Lienz: 67 Prozent weniger Niederschlag
Besonders markant ist die historische Trockenheit: Im Flächenmittel fehlte mehr als die Hälfte des üblichen Niederschlags. Damit erlebten wir in Kärnten und Osttirol das trockenste Frühjahr seit Beginn der flächendeckenden Wetteraufzeichnungen.
In Lienz fiel sogar um 67 Prozent weniger Regen als im langjährigen Schnitt. Die Folgen zeigen sich aktuell an den Aufrufen zum Wassersparen und der massiven Waldbrandgefahr.
Mai: Von Minusgraden zur Hitzewelle
Zudem liegt eine beispiellose klimatologische Achterbahnfahrt hinter uns: Noch zur Monatsmitte brachte kalte Höhenluft späten Schnee bis tief in die Täler. Nur wenige Tage später mündete das Wetter rund um Pfingsten in die größte und längste flächendeckende Mai-Hitzewelle, die unser Land je erfasst hat.

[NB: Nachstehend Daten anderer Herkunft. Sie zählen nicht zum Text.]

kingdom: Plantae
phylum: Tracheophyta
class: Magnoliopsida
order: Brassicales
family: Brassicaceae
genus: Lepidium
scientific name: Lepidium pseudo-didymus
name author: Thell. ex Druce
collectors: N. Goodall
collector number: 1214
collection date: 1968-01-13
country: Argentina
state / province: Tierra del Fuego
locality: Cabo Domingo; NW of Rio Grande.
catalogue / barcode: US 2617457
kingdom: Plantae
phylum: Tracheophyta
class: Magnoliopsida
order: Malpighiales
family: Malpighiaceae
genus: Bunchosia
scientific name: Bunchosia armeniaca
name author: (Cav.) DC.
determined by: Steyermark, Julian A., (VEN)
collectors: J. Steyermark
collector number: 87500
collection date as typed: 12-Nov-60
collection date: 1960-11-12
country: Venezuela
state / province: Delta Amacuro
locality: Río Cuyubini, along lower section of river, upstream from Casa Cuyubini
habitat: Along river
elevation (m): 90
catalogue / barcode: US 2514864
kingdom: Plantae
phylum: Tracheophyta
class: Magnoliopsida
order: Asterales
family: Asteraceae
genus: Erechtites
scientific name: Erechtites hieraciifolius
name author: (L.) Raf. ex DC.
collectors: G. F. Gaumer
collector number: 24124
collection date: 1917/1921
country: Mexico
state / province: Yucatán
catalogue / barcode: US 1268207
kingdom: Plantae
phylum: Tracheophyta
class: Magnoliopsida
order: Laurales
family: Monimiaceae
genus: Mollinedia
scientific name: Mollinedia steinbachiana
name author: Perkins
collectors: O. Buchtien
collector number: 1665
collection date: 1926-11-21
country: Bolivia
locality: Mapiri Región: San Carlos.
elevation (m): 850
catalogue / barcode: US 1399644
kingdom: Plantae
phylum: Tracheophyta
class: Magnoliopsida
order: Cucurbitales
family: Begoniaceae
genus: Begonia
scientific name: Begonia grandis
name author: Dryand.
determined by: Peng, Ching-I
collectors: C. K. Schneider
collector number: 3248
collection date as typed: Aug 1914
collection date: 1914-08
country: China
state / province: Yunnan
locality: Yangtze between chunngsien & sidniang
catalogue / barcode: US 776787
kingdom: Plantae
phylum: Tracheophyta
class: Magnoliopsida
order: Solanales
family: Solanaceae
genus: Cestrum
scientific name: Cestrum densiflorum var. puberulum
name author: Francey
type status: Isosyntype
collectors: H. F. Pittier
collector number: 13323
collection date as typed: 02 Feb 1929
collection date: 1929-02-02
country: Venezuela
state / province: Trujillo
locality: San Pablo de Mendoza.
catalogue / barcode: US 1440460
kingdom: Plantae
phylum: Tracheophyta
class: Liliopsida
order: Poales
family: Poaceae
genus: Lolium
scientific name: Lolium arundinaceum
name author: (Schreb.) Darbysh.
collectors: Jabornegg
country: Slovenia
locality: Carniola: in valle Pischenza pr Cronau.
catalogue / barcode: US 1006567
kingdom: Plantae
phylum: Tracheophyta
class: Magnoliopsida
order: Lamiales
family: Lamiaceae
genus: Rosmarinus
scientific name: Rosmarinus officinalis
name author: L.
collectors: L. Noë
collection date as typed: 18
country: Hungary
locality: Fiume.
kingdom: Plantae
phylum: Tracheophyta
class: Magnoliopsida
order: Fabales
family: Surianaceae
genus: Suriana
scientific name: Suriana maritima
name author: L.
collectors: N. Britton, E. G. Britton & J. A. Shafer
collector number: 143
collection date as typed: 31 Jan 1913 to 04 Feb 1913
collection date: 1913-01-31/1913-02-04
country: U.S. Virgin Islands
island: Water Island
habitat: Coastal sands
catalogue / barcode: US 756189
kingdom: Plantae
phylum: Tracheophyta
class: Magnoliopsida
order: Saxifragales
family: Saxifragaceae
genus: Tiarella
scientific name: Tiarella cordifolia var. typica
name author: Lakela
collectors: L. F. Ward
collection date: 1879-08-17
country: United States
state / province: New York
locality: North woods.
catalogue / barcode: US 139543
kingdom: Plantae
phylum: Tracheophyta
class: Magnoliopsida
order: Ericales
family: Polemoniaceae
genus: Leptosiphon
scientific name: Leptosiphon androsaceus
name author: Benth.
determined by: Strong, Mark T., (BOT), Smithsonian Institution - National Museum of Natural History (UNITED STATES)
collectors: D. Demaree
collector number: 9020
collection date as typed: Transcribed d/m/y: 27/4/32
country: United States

Alleine am 26. Mai fielen an mindesten 17 Wetterstationen (also an mehr als jeder zweiten Wetterstation!) in Kärnten und Osttirol die bisherigen Allzeitrekorde für diesen Monat. Lienz markierte dabei mit 33,3 Grad den absoluten Höchstwert, während rund zwei Wochen früher in St. Jakob im Defereggental noch das Mai-Temperatur-Minimum von minus fünf Grad gemessen wurde.
In der Gesamtabrechnung ist der Frühling 2026 trotz des kurzen Kälteeinbruchs der drittwärmste seit dem Jahr 1851. Begleitet wurden Trockenheit und Wärme von einem Überschuss an Sonnenstunden, der die Austrocknung der Böden zusätzlich verstärkte.